A military vehicle passes behind law enforcement personnel as protesters rally against the death in Minneapolis police custody of George Floyd, near the White House in Washington, US, June 3, 2020. (Photo: Agencies)
Defense secretary, at odds with Trump, calls it 'last resort'; Mattis also criticizes approach
The issue of using the US military to quell urban protests escalated on Wednesday when Defense Secretary Mark Esper said he opposed the move and his predecessor criticized a military response to the crisis.
"The option to use active duty forces in a law enforcement role should only be used as a matter of last resort and only in the most urgent and dire of situations. We are not in one of those situations now," Esper said at a briefing. "I do not support invoking the Insurrection Act."
But later in the day, the Pentagon reversed course on a move to send active-duty troops home from the Washington DC region. The military has pre-positioned 1,600 active duty forces on the outskirts of the capital, to deploy if needed, Reuters reported.
A US official said that the Army on Wednesday had been told of a decision to send some of the troops back to their home bases, but Esper reversed course following a meeting at the White House and discussions at the Pentagon, according to the report.
Wednesday was the ninth day of protests, which saw tens of thousands of demonstrators defying nighttime curfews in several US cities, including Washington, to voice their anger over the death of George Floyd, an unarmed black man who died in police custody on May 25 in Minneapolis, Minnesota, after a white police officer knelt on his neck.
That officer was fired and charged with second-degree murder and manslaughter, and three other former officers who responded to the incident were arrested on Wednesday.
Also on Wednesday, President Donald Trump's first defense secretary, James Mattis, issued a rare statement in which he said the president was the first in his lifetime "who does not try to unite the American people — does not even pretend to try. Instead he tries to divide us."
In the statement posted on The Atlantic magazine website, Mattis also criticized the use of the word "battlespace" by Esper.
"We must reject any thinking of our cities as a 'battlespace' that our uniformed military is called upon to 'dominate'," Mattis said.
Esper's words marked a break with Trump, who raised the possibility of invoking the rarely used 1807 insurrection law to deploy the military on US soil for law enforcement purposes, according to US media reports.

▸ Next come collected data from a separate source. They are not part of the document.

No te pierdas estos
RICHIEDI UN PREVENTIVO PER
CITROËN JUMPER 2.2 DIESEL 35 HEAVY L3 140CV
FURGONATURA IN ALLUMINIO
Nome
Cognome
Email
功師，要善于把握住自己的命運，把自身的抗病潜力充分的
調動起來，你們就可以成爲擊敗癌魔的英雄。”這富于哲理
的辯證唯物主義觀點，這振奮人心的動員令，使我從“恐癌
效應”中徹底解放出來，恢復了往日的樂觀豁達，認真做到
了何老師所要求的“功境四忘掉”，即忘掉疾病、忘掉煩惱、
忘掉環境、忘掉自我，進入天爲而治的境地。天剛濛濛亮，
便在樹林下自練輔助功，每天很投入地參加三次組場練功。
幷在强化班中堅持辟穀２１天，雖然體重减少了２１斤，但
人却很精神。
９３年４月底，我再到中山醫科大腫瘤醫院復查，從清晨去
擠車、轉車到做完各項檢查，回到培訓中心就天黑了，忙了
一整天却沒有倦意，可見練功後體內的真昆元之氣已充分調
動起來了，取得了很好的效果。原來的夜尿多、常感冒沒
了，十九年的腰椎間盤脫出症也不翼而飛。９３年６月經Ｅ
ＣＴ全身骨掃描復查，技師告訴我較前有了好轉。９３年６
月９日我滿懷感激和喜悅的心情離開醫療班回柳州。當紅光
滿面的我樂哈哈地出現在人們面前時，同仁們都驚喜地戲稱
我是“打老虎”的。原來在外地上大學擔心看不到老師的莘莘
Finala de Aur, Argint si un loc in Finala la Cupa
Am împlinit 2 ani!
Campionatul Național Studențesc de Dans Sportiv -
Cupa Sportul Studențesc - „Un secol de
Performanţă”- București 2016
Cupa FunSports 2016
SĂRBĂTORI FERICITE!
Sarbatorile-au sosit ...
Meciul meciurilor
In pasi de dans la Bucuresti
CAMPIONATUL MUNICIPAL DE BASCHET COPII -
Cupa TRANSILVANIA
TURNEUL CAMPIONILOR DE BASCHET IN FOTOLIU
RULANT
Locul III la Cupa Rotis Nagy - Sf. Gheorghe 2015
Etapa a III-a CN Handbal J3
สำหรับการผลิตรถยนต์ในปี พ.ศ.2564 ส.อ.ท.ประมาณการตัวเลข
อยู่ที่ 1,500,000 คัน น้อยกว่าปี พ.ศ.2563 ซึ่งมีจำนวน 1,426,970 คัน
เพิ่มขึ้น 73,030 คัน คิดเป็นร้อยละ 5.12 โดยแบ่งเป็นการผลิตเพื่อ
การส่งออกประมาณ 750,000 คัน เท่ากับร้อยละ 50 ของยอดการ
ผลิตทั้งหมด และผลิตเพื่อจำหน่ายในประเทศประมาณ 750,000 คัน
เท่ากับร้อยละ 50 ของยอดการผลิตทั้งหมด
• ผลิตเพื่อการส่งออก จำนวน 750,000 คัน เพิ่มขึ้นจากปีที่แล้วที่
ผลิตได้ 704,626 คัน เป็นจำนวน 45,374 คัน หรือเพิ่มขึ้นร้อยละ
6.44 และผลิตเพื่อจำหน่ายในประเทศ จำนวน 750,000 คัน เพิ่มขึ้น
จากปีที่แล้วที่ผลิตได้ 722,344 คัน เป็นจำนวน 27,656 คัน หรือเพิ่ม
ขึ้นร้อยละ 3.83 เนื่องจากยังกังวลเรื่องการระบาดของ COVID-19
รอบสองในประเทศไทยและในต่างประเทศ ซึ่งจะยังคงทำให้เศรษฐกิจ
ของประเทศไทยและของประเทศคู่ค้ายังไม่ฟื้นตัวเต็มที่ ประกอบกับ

In a Rose Garden speech Monday, Trump threatened to "deploy the United States military and quickly solve the problem" if governors do not "dominate" the demonstrators and stop the rioting and looting.

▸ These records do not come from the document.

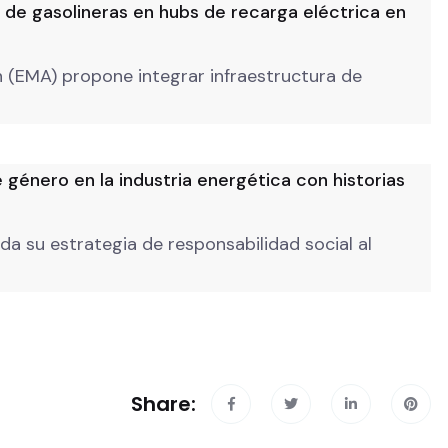
 de gasolineras en hubs de recarga eléctrica en
n (EMA) propone integrar infraestructura de
género en la industria energética con historias
 su estrategia de responsabilidad social al
Share: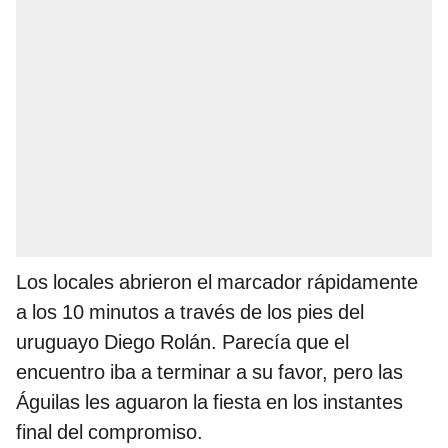
Los locales abrieron el marcador rápidamente
a los 10 minutos a través de los pies del
uruguayo Diego Rolán. Parecía que el
encuentro iba a terminar a su favor, pero las
Águilas les aguaron la fiesta en los instantes
final del compromiso.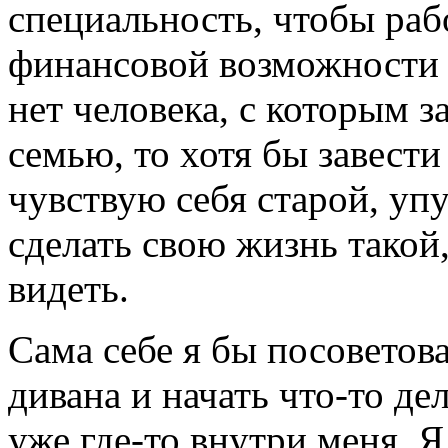
специальность, чтобы раб
финансовой возможности 
нет человека, с которым з
семью, то хотя бы завест
чувствую себя старой, уп
сделать свою жизнь такой,
видеть.
Сама себе я бы посоветова
дивана и начать что-то де
уже где-то внутри меня. Я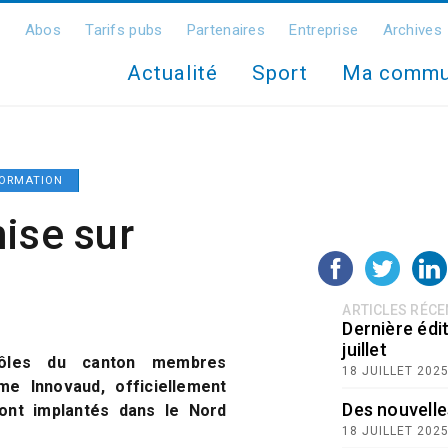
Abos
Tarifs pubs
Partenaires
Entreprise
Archives
Actualité
Sport
Ma comm
ORMATION
ise sur
n
ARTICLES RÉC
Dernière édit
juillet
pôles du canton membres
18 JUILLET 202
me Innovaud, officiellement
Des nouvelle
sont implantés dans le Nord
18 JUILLET 202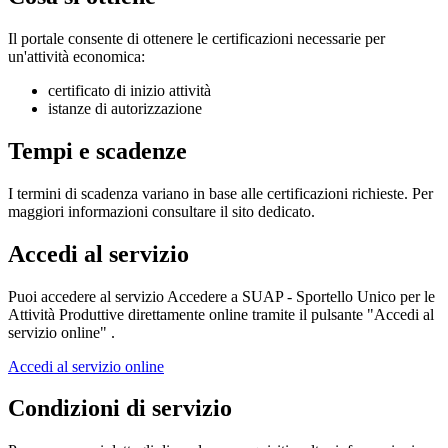
Il portale consente di ottenere le certificazioni necessarie per
un'attività economica:
certificato di inizio attività
istanze di autorizzazione
Tempi e scadenze
I termini di scadenza variano in base alle certificazioni richieste. Per
maggiori informazioni consultare il sito dedicato.
Accedi al servizio
Puoi accedere al servizio Accedere a SUAP - Sportello Unico per le
Attività Produttive direttamente online tramite il pulsante "Accedi al
servizio online" .
Accedi al servizio online
Condizioni di servizio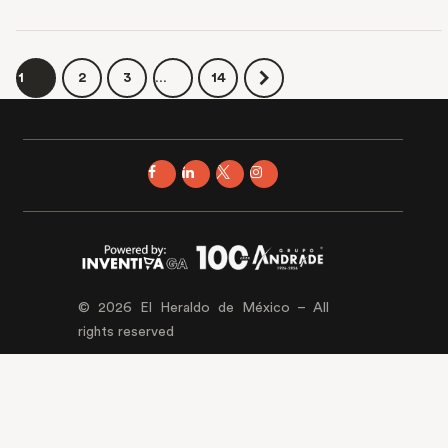
Read More
1
2
3
…
14
© 2026 El Heraldo de México – All
rights reserved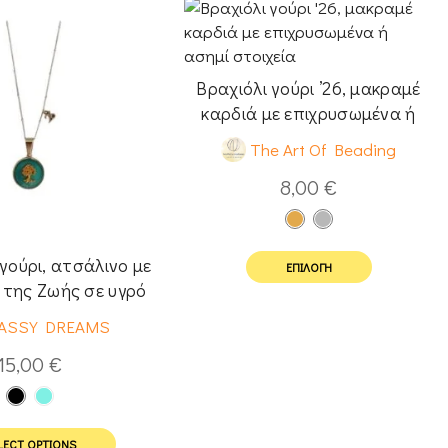
Βραχιόλι γούρι ’26, μακραμέ
καρδιά με επιχρυσωμένα ή
ασημί στοιχεία
The Art Of Beading
8,00
€
γούρι, ατσάλινο με
ΕΠΙΛΟΓΉ
 της Ζωής σε υγρό
γυαλί
ASSY DREAMS
15,00
€
LECT OPTIONS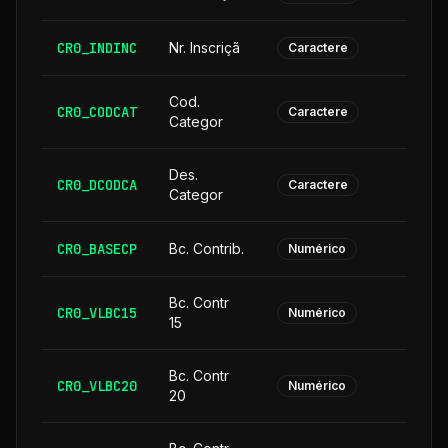
CR0_INDINC
Nr. Inscriçã
Caractere
Cod.
CR0_CODCAT
Caractere
Categor
Des.
CR0_DCODCA
2
Caractere
Categor
CR0_BASECP
Bc. Contrib.
Numérico
Bc. Contr
CR0_VLBC15
Numérico
15
Bc. Contr
CR0_VLBC20
Numérico
20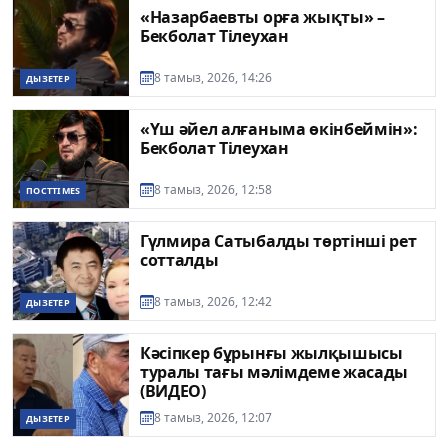
«Назарбаевты орға жықты» –
Бекболат Тілеухан
8 тамыз, 2026, 14:26
ДЫЗЕТЕР
«Үш әйел алғаныма өкінбеймін»:
Бекболат Тілеухан
8 тамыз, 2026, 12:58
ПОСТTIMES
Гүлмира Сатыбалды төртінші рет
сотталды
8 тамыз, 2026, 12:42
ДЫЗЕТЕР
Кәсіпкер бұрынғы жылқышысы
туралы тағы мәлімдеме жасады
(ВИДЕО)
8 тамыз, 2026, 12:07
ДЫЗЕТЕР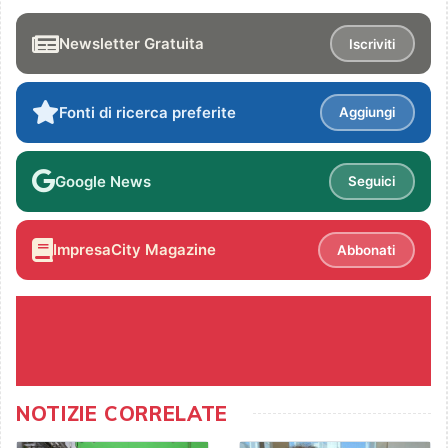
Newsletter Gratuita
Iscriviti
Fonti di ricerca preferite
Aggiungi
Google News
Seguici
ImpresaCity Magazine
Abbonati
NOTIZIE CORRELATE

Senate Majority Whip John Thune of South Dakota lent his support behind Esper.
"I think that these tasks ought to be relegated as much as possible to the state and local authorities, the law enforcement and police," the Republican told reporters Wednesday, adding that "the goal always is to de-escalate, not escalate".
The GOP lawmaker said he believes "the Defense Department by and large ought to stay out of the political fray. They've got a job to do, and we count on them heavily to do it."
Still, White House Press Secretary Kayleigh McEnany said that the president was still willing to deploy federal troops despite Esper's comments.
"The Insurrection Act is a tool available. The president has the sole authority. And if needed, he will use it," she said.
Asked if the president still had confidence in his Pentagon chief, who took office 11 months ago, McEnany said, "As of right now, Secretary Esper is still Secretary Esper, and should the president lose faith, we will all learn about that in the future."
Esper has come under fire for having walked with Trump and others, including chairman of the Joint Chiefs of Staff Mark Milley, for a photo in front of St. John's Episcopal Church in Washington on Monday evening.
Police forcefully dispersed mostly peaceful crowds of protesters to clear a path for the officials.
"I was not aware a photo op was happening," Esper said. He also said he regretted using the term "battlespace" this week to describe areas gripped by protests.
Cal Jillson, a political scientist and historian at Southern Methodist University in Dallas, Texas, said that both Esper and Milley were "embarrassed" by the criticism they received from peers within the national security and defense establishment, so they have been seeking "former ground".
"Most of the recent demonstrations have been legitimate expressions of dismay over historic and current police violence against black Americans," Jillson told China Daily.
"As former president Bush said recently, this is a time to listen to protesters rather than trying to force them off the streets," he said.
In a statement on Wednesday, former president Jimmy Carter recalled that in his 1971 inaugural address as Georgia's governor, he said: "The time for racial discrimination is over," but "with great sorrow and disappointment, I repeat those words today, nearly five decades later."
The 95-year-old former president called for peaceful protest and systemic change.
"As a white male of the South, I know all too well the impact of segregation and injustice to African-Americans," he wrote. "We need a government as good as its people, and we are better than this."